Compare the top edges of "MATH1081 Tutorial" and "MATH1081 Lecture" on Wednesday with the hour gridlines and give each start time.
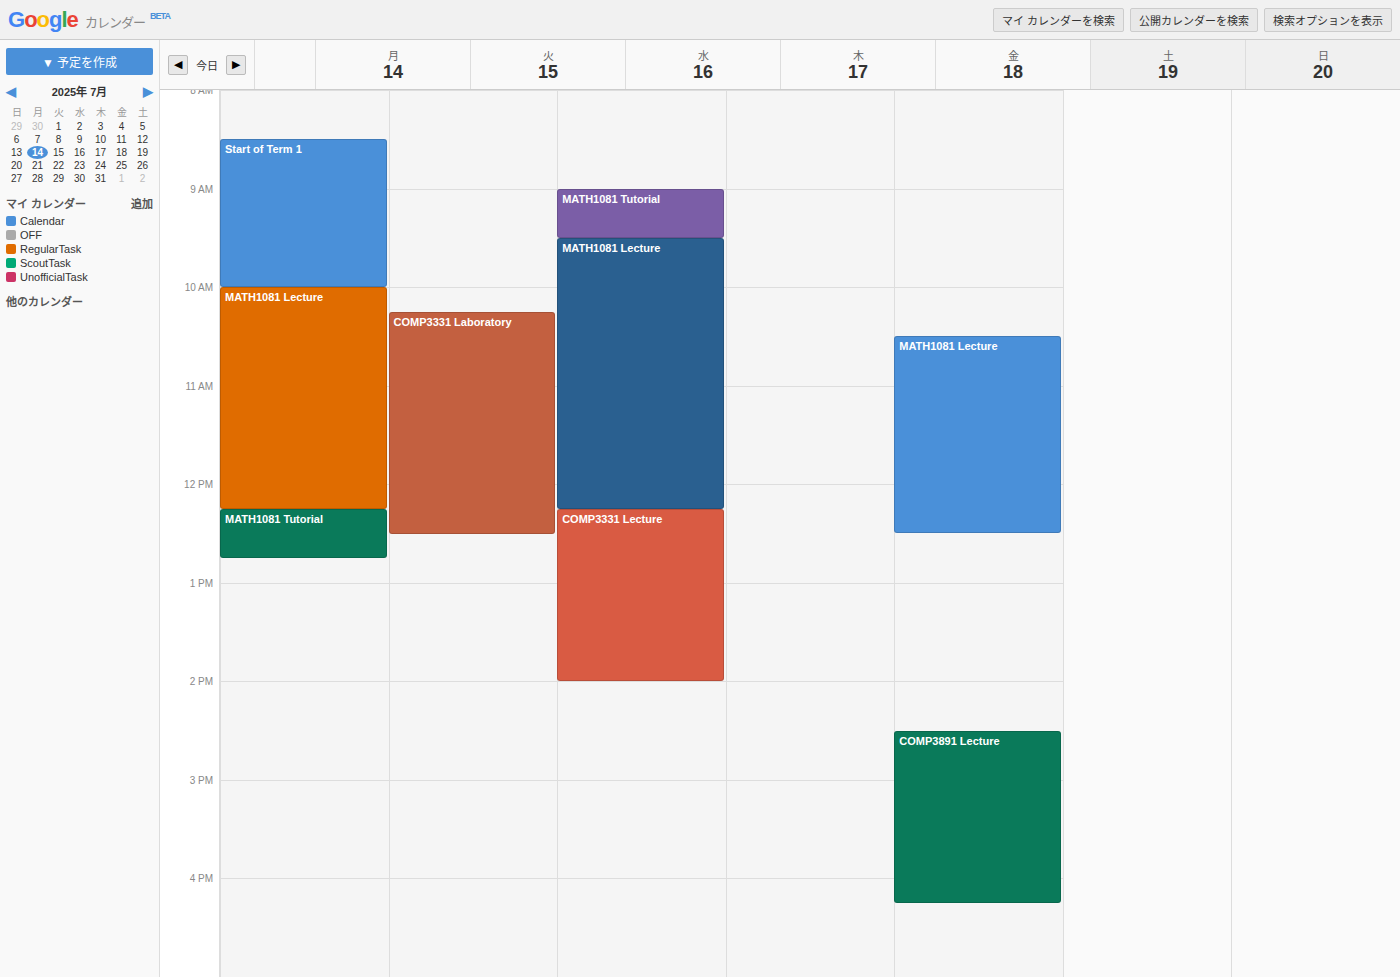
"MATH1081 Tutorial": 9:00 AM, exactly on the 9 AM line. "MATH1081 Lecture": 9:30 AM, halfway between the 9 AM and 10 AM lines.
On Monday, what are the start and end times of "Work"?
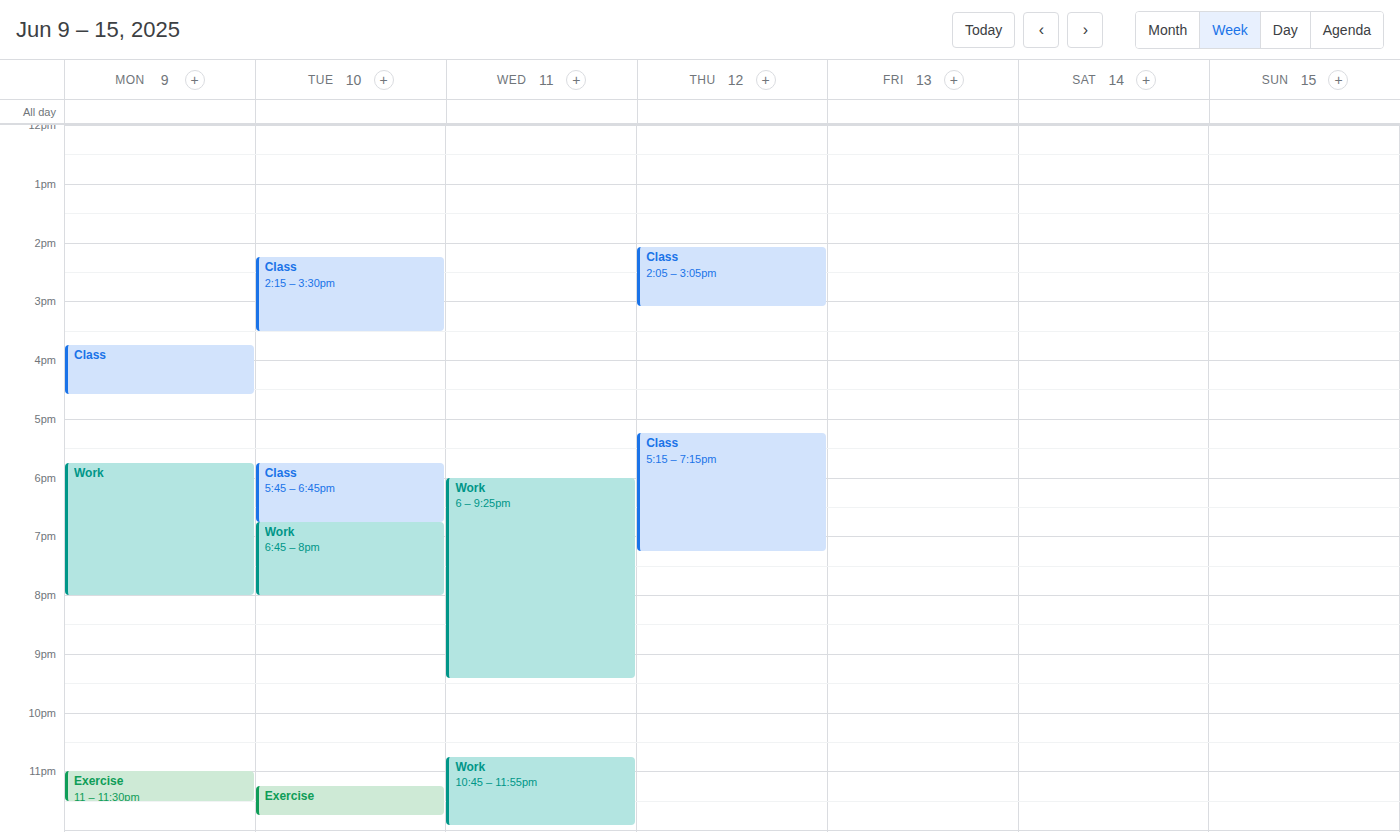
5:45 PM to 8:00 PM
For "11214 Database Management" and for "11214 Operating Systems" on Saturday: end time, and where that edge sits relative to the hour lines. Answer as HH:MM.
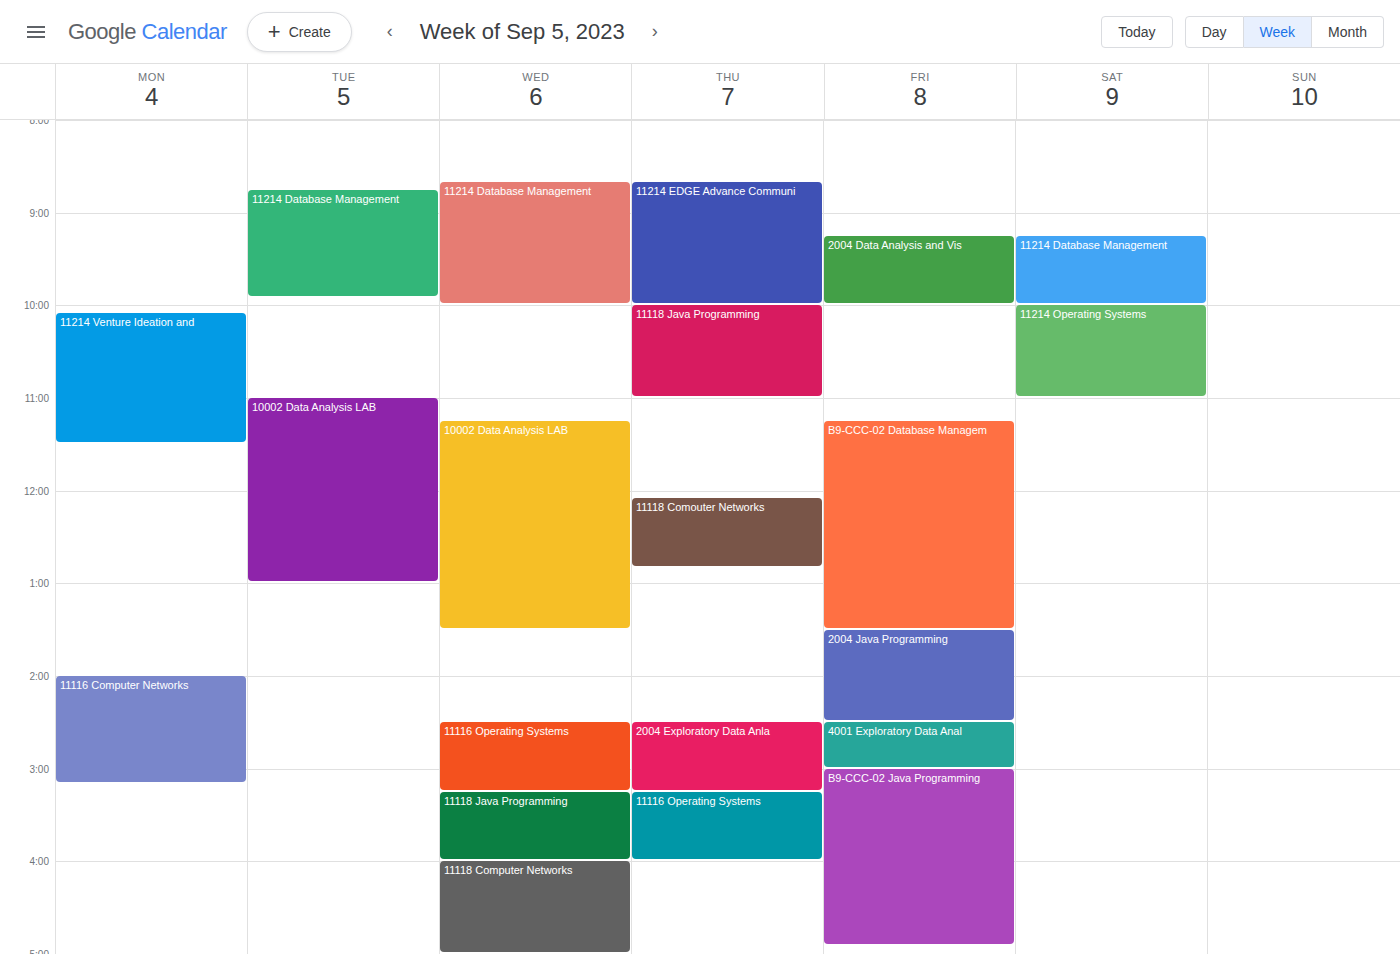
"11214 Database Management": 10:00, exactly on the 10:00 line. "11214 Operating Systems": 11:00, exactly on the 11:00 line.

The exercise —
Render the material above as a Markdown table with the columns "Row" and "Line", one row per line and blank lines omitted. Leave out the pictures.

Answer in full —
| Row | Line |
|---|---|
| 1 | Compare the top edges of "MATH1081 Tutorial" and "MATH1081 Lecture" on Wednesday with the hour gridlines and give each start time. |
| 2 | "MATH1081 Tutorial": 9:00 AM, exactly on the 9 AM line. "MATH1081 Lecture": 9:30 AM, halfway between the 9 AM and 10 AM lines. |
| 3 | On Monday, what are the start and end times of "Work"? |
| 4 | 5:45 PM to 8:00 PM |
| 5 | For "11214 Database Management" and for "11214 Operating Systems" on Saturday: end time, and where that edge sits relative to the hour lines. Answer as HH:MM. |
| 6 | "11214 Database Management": 10:00, exactly on the 10:00 line. "11214 Operating Systems": 11:00, exactly on the 11:00 line. |